The garden was a sort of oasis surrounded by a desert of dunes. As often as we could, my brother and I, sometimes accompanied by some nephews and nieces, would escape the garden via a narrow path through thorny bushes to go and explore the dunes. I remember the dunes as gigantic. But that was probably because we were so small. We would climb on them and run and jump off them and make quite some excursions. Occasionally entering one of the many abandoned World War 2 bunkers, where it was always cool and dark.
We often went to the sea as well. Either for long walks along the water, for afternoons of picnicking and sun bathing, or for digging canals, making sand castles, kiting or fishing shrimp with nets we pushed forward by hand in the puddles left by a retreating sea.
As I grew older, my interest in leisurely sun bathing among hundreds of other tourists faded in favor of walks along the shore when the weather was not attractive to tourists. I loved the wind and the rain, the huge clouds and the general sense of desolation. Later, when I had my own car, I would drive to the north of France off season, to find the abandoned tourist villages that dot the coast. In Belgium, the dyke along the waterfront has been fortified so to speak by ugly 1960s-style flat buildings for budget tourism, often replacing the dunes altogether. But in France, one can still get a taste of the luxurious Belle Epoque, when coastal tourism started.

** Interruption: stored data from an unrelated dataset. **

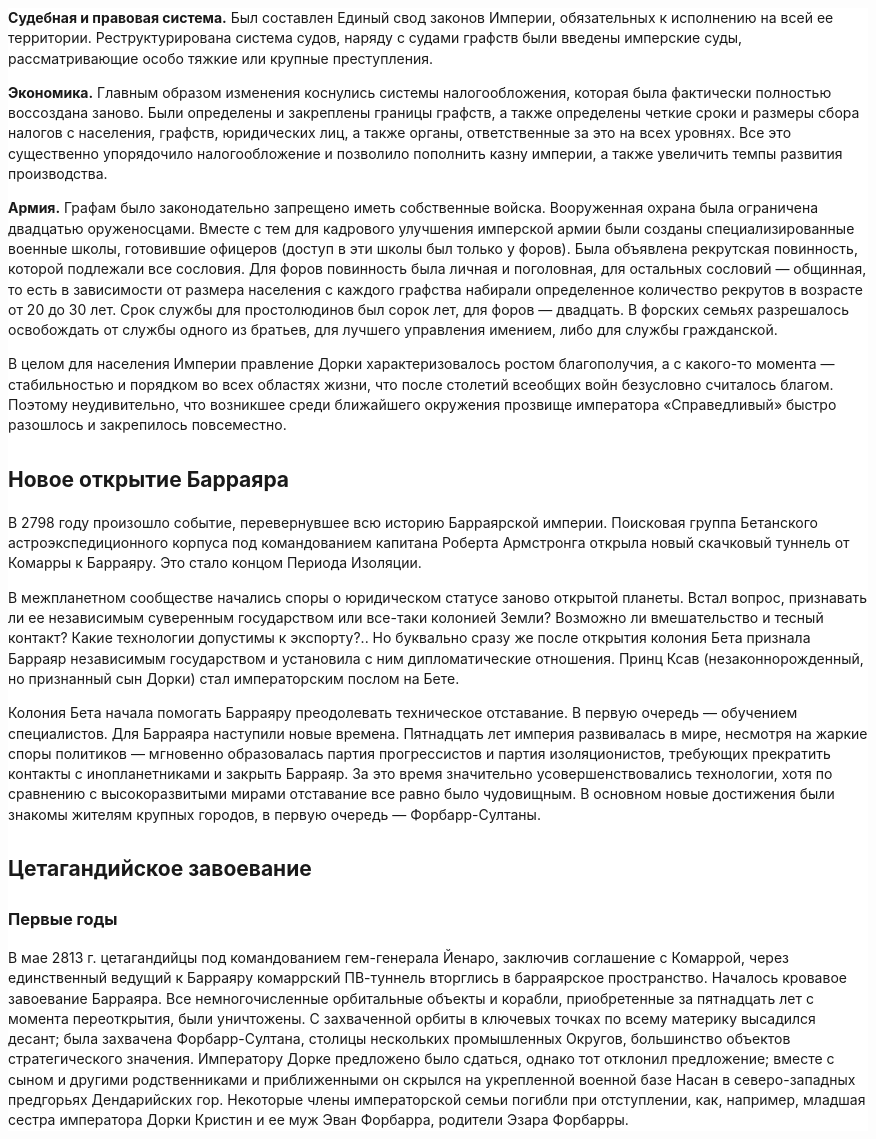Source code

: __Судебная и правовая система.__ Был составлен Единый свод законов Империи, обязательных к исполнению на всей ее территории. Реструктурирована система судов, наряду с судами графств были введены имперские суды, рассматривающие особо тяжкие или крупные преступления.

__Экономика.__ Главным образом изменения коснулись системы налогообложения, которая была фактически полностью воссоздана заново. Были определены и закреплены границы графств, а также определены четкие сроки и размеры сбора налогов с населения, графств, юридических лиц, а также органы, ответственные за это на всех уровнях. Все это существенно упорядочило налогообложение и позволило пополнить казну империи, а также увеличить темпы развития производства.

__Армия.__ Графам было законодательно запрещено иметь собственные войска. Вооруженная охрана была ограничена двадцатью оруженосцами. Вместе с тем для кадрового улучшения имперской армии были созданы специализированные военные школы, готовившие офицеров (доступ в эти школы был только у форов). Была объявлена рекрутская повинность, которой подлежали все сословия. Для форов повинность была личная и поголовная, для остальных сословий — общинная, то есть в зависимости от размера населения с каждого графства набирали определенное количество рекрутов в возрасте от 20 до 30 лет. Срок службы для простолюдинов был сорок лет, для форов — двадцать. В форских семьях разрешалось освобождать от службы одного из братьев, для лучшего управления имением, либо для службы гражданской.

В целом для населения Империи правление Дорки характеризовалось ростом благополучия, а с какого-то момента — стабильностью и порядком во всех областях жизни, что после столетий всеобщих войн безусловно считалось благом. Поэтому неудивительно, что возникшее среди ближайшего окружения прозвище императора «Справедливый» быстро разошлось и закрепилось повсеместно.

## Новое открытие Барраяра

В 2798 году произошло событие, перевернувшее всю историю Барраярской империи. Поисковая группа Бетанского астроэкспедиционного корпуса под командованием капитана Роберта Армстронга открыла новый скачковый туннель от Комарры к Барраяру. Это стало концом Периода Изоляции.

В межпланетном сообществе начались споры о юридическом статусе заново открытой планеты. Встал вопрос, признавать ли ее независимым суверенным государством или все-таки колонией Земли? Возможно ли вмешательство и тесный контакт? Какие технологии допустимы к экспорту?.. Но буквально сразу же после открытия колония Бета признала Барраяр независимым государством и установила с ним дипломатические отношения. Принц Ксав (незаконнорожденный, но признанный сын Дорки) стал императорским послом на Бете.

Колония Бета начала помогать Барраяру преодолевать техническое отставание. В первую очередь — обучением специалистов. Для Барраяра наступили новые времена. Пятнадцать лет империя развивалась в мире, несмотря на жаркие споры политиков — мгновенно образовалась партия прогрессистов и партия изоляционистов, требующих прекратить контакты с инопланетниками и закрыть Барраяр. За это время значительно усовершенствовались технологии, хотя по сравнению с высокоразвитыми мирами отставание все равно было чудовищным. В основном новые достижения были знакомы жителям крупных городов, в первую очередь — Форбарр-Султаны.

## Цетагандийское завоевание

### Первые годы

В мае 2813 г. цетагандийцы под командованием гем-генерала Йенаро, заключив соглашение с Комаррой, через единственный ведущий к Барраяру комаррский ПВ-туннель вторглись в барраярское пространство. Началось кровавое завоевание Барраяра. Все немногочисленные орбитальные объекты и корабли, приобретенные за пятнадцать лет с момента переоткрытия, были уничтожены. С захваченной орбиты в ключевых точках по всему материку высадился десант; была захвачена Форбарр-Султана, столицы нескольких промышленных Округов, большинство объектов стратегического значения. Императору Дорке предложено было сдаться, однако тот отклонил предложение; вместе с сыном и другими родственниками и приближенными он скрылся на укрепленной военной базе Насан в северо-западных предгорьях Дендарийских гор. Некоторые члены императорской семьи погибли при отступлении, как, например, младшая сестра императора Дорки Кристин и ее муж Эван Форбарра, родители Эзара Форбарры.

It’s amusing to think of the two characters in Bientôt l’été as unique individuals that are inhabited by different players once in a while. These two creatures live in this strange land brought about by networked computers when nobody is watching. It’s not life as we know it. But it’s not death either. And it’s not purely imagination. These creatures really exist. The virtual world they inhabit exists. They are simply powerless without our attention.
We, the players, collectively breathe life into these two virtual creatures. One after the other we pass by and manipulate their astral bodies. Sometimes even with several at once, pulling their polygons in different directions. Some of us play one way, others another way. It does keep the avatars on their toes. Luckily they have the ability to multiply their appearance endlessly.
They need us for energy. We make them tick. And as a side effect, we also make decisions for them. I imagine his can lead to some surprises between the man and the woman in Bientôt l’été. Unexpected behavior could even lead to misunderstandings. Sometimes one may forget momentarily that one is controlled by others.
But I imagine the strange behaviors are good for quite a few laughs as well. When they secretly look into each other’s eyes, they recognize the contradiction between their feelings and their gestures. And they chuckle silently waiting to be abandoned once again. When they can be just themselves, even if they lose the ability to move or speak.